Distance of Chords from the Centre:
Theorem: Chords of a circle having the same length are all at the same distance from the centre of the circle.
Proof:
Consider a circle with centre \(O\) and two equal chords \(PQ\) and \(RS\).
Join the endpoints of the chords \(PQ\) and \(RS\) with the centre.
Draw a line \(OA\) perpendicular to \(RS\) and \(OB\) perpendicular to \(PQ\).
Method - 1:
Consider the triangles \(POQ\) and \(SOR\).
Here, \(OP\) and \(OR\) are radii of the circle, so \(OP = OR\).
Similarly, \(OQ\) and \(OS\) are radii of the circle, so \(OQ = OS\).
Given that, \(PQ = RS\).
So, by SSS (Side-Side-Side) congruence, the \(\Delta POQ ≅ \Delta SOR\)
Thus, the altitudes \(OA\) and \(OB\) are congruent and \(OA = OB\).
Therefore, the chords \(PQ\) and \(RS\) are at equal distance from the centre \(O\).
Method - 2:
Two right triangles \(OAR\) and \(OBQ\) are obtained where \(\angle OAR = \angle OBQ = 90^{\circ}\) since \(OA \perp RS\) and \(OB \perp PQ\).
Here, \(OR\) and \(OQ\) are radius. So, they are equal.
According to the theorem, the perpendicular from the centre of the circle bisects the chord. So, \(RA = BQ\) since the chords are equal.
Therefore, by the RHS rule(In two right-angled triangles, if the length of the hypotenuse and one side of one triangle is equal to the length of the hypotenuse and corresponding side of the other triangle, then the two triangles are congruent), the triangles are congruent.
This implies that the sides \(OA = OB\).
Therefore, the chords \(PQ\) and \(RS\) are at equal distance from the centre \(O\).
Example:
Given, a circle with two equal and parallel chords. If one of the chords is at a distance of \(5\) \(cm\) from the centre, find the distance between the chords.
Solution:
Let \(O\) be the centre of the circle and \(AB\) and \(CD\) be the equal and parallel chords.
Given, one of the chords is at a distance of \(5\) \(cm\) from the centre.
Let the chord \(CD\) be at a distance of \(5\) \(cm\) from the centre.
By the theorem, the equal chords \(AB\) and \(CD\) of a circle are equidistant from the centre.

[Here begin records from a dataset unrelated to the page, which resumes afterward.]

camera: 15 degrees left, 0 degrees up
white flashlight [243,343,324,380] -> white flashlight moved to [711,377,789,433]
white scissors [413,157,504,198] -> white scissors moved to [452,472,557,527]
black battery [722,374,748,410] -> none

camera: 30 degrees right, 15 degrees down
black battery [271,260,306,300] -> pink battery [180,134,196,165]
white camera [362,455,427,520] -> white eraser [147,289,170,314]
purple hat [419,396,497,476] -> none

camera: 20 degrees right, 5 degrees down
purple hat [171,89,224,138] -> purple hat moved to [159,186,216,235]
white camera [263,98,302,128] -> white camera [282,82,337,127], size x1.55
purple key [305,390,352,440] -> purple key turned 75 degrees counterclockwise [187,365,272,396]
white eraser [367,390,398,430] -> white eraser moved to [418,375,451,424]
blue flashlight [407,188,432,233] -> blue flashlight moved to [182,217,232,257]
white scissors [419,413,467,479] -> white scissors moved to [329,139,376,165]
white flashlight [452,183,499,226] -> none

Thus, the distance between the chord \(AB\) and the centre \(O\) is \(5\) \(cm\).
Therefore, the distance between the two chords is given as follows:
\(=\) \(5\) \(cm\) \(+\) \(5\) \(cm\)
\(=\) \(10\) \(cm\)
Theorem: Chords of a circle that are equidistant from the centre have equal length.
Proof:
Given:
\(CE\) is perpendicular to \(PQ\).
\(CE\) is perpendicular to \(PQ\).
\(CH\) is perpendicular to \(RS\).
\(CE = CH\)
To prove: \(PQ = RS\)
Proof:
Consider the right angled triangles \(CEP\) and \(CHR\).
\(CP = CR\) [Radii of the circle]
\(CE = CH\) [Given]
Also, \(\angle CEP = \angle CHR = 90^{\circ}\)
So, \(\Delta CEP ≅ \Delta CHR\) [By RHS congruence]
Thus, \(PE = HR\) ......(1) [By CPCT]
By the theorem, the perpendicular from the centre to a chord bisects the chord.
We have, \(PE = EQ\) and \(HR = HS\).
Therefore, \(PQ = 2PE\) and \(RS = 2HR\)
From equation (1), we get \(PQ = RS\)
Hence, proved.
Therefore, \(PQ = 2PE\) and \(RS = 2HR\)
From equation (1), we get \(PQ = RS\)
Hence, proved.
Example:
If two chords are connected by a line segment, and the centre of the circle passes through the mid-point of the line segment, then prove that the chords are equal.
Solution:
Here, \(PQ\) and \(RS\) be two chords with centre \(O\). Let \(TU\) be the line segment that passes through the centre of the circle. And, the centre of the circle is the midpoint of the line segment.
Join \(PO\) and \(OS\).
To prove: \(PQ = RS\)
Since \(O\) is the midpoint of the line segment. Then, \(OT = OU\).
This implies that the chords are equidistant from the centre.
Therefore by the theorem, the chords are equal.
Hence, proved.